[本文]

車両を操向ハンドルの軽い操作力で旋回できるように、操舵アシスト力を発生させるパワーステアリング装置が公知である。
特開昭54−110527号公報に係る油圧式パワーステアリング装置は、操向ハンドルの操舵回転時(転舵時)にステアリングシャフトに作用する回転抵抗力が、操向ハンドルの静止時にステアリングシャフトに作用する回転抵抗力より小さくなるよう、ラックガイドを常時押圧しているバネ力に抗うように油圧を発生させ、転舵時に前記油圧が低下するようにしてピニオン(ステアリングシャフト)への押圧力を低下させる予圧装置を備えている。
特開昭60−174364号公報に係る油圧式パワーステアリング装置は、操向ハンドルのニュートラル領域においてのみ車速に応じた油圧がラックガイド部に付与されるようにして、高速走行時における操向ハンドルのふらつきを防止するとともに、ラック軸に車速に応じた摩擦抵抗力(フリクション)を作用させて、車輪側から操向ハンドルに伝えられる振動を抑制し、その一方、操向ハンドルがニュートラル領域を越えて操作された場合には、前記ラックガイド部への油圧の付与を停止して、軽い操舵が行えるようにした油圧押圧機構を備えている。
特開2000−313348号公報に係る油圧式パワーステアリング装置は、ラックをピニオンヘ向けて押圧するラックガイドと、該ラックガイドに一定の押圧力を常時作用させるバネと、油圧上昇に応じて前記ラックガイドによる押圧力を増大する予圧装置を有し、ステアリングの操作時には前記油圧を低下させることで前記ラックガイドによる押圧力を低下させて軽快な操舵が行えるようにし、操舵中立時には前記油圧を上昇させることで前記ラックガイドによる押圧力を高く保持し操舵安定性を高めるようにしている。
一般に、操向ハンドルを含むステアリング系に作用する摩擦抵抗力(以下、フリクションという。)が大きければ、路面からの外乱が抑制され、繰舵が安定し操舵がし易くなる。
このため、車両の運転時において、操舵の安定性及び操舵の快適性の観点からは、回転半径が一定のカーブの旋回走行時(旋回保舵時という。)又は直進走行時のように、操向ハンドルが静止状態にあるときには操向ハンドルに付与されるフリクションが比較的に大きいことが好ましい。

[/本文]
[収録データ]

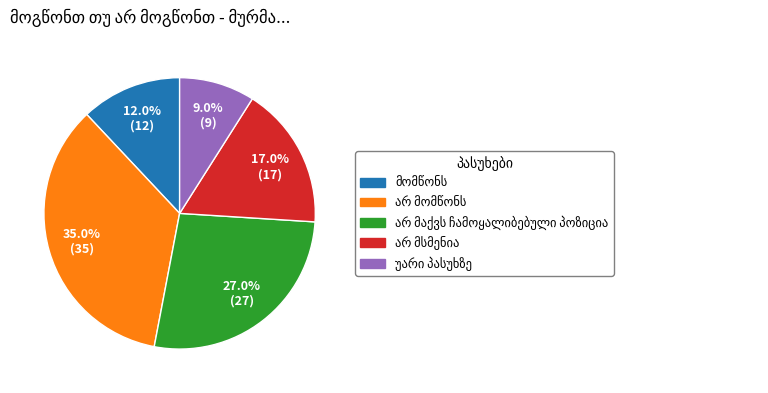

Does any single category account for the majority?

No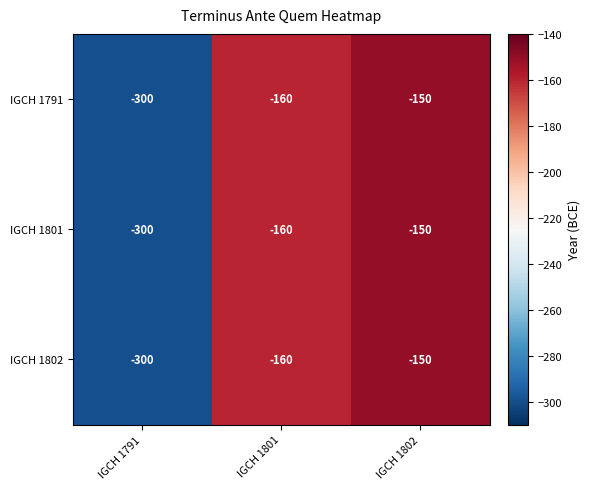

What is the difference between the maximum and minimum values in the IGCH 1802 series?

150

[/収録データ]

理解度チェック:
1. 本文によれば、特開昭60−174364号公報に係る装置で車速に応じた油圧がラックガイド部に付与されるのは、どの領域においてのみか。
2. 次の(a)〜(c)が本文の内容と一致するかを「はい」か「いいえ」で答え、判断の決め手となる本文の語句を正確に引用せよ。
(a) 特開2000−313348号公報に係る装置では、操舵中立時に油圧を低下させる。
(b) 特開昭60−174364号公報に係る装置では、操向ハンドルがニュートラル領域を越えて操作されると、ラックガイド部への油圧の付与を停止する。
(c) 旋回保舵時のように操向ハンドルが静止状態にあるときは、フリクションが比較的に小さいことが好ましい。
3. 本文のうち、「特開昭54−110527号公」を含む語句から書き写しを始め、「舵が安定し操舵がし易くなる。」の後で止めて、その部分を正確に写してください。

設問別の解答:
1. 操向ハンドルのニュートラル領域においてのみ付与される。

2.
(a) いいえ。「操舵中立時には前記油圧を上昇させることで前記ラックガイドによる押圧力を高く保持し」
(b) はい。「前記ラックガイド部への油圧の付与を停止して、軽い操舵が行えるようにした」
(c) いいえ。「操向ハンドルに付与されるフリクションが比較的に大きいことが好ましい」

3.
特開昭54−110527号公報に係る油圧式パワーステアリング装置は、操向ハンドルの操舵回転時(転舵時)にステアリングシャフトに作用する回転抵抗力が、操向ハンドルの静止時にステアリングシャフトに作用する回転抵抗力より小さくなるよう、ラックガイドを常時押圧しているバネ力に抗うように油圧を発生させ、転舵時に前記油圧が低下するようにしてピニオン(ステアリングシャフト)への押圧力を低下させる予圧装置を備えている。
特開昭60−174364号公報に係る油圧式パワーステアリング装置は、操向ハンドルのニュートラル領域においてのみ車速に応じた油圧がラックガイド部に付与されるようにして、高速走行時における操向ハンドルのふらつきを防止するとともに、ラック軸に車速に応じた摩擦抵抗力(フリクション)を作用させて、車輪側から操向ハンドルに伝えられる振動を抑制し、その一方、操向ハンドルがニュートラル領域を越えて操作された場合には、前記ラックガイド部への油圧の付与を停止して、軽い操舵が行えるようにした油圧押圧機構を備えている。
特開2000−313348号公報に係る油圧式パワーステアリング装置は、ラックをピニオンヘ向けて押圧するラックガイドと、該ラックガイドに一定の押圧力を常時作用させるバネと、油圧上昇に応じて前記ラックガイドによる押圧力を増大する予圧装置を有し、ステアリングの操作時には前記油圧を低下させることで前記ラックガイドによる押圧力を低下させて軽快な操舵が行えるようにし、操舵中立時には前記油圧を上昇させることで前記ラックガイドによる押圧力を高く保持し操舵安定性を高めるようにしている。
一般に、操向ハンドルを含むステアリング系に作用する摩擦抵抗力(以下、フリクションという。)が大きければ、路面からの外乱が抑制され、繰舵が安定し操舵がし易くなる。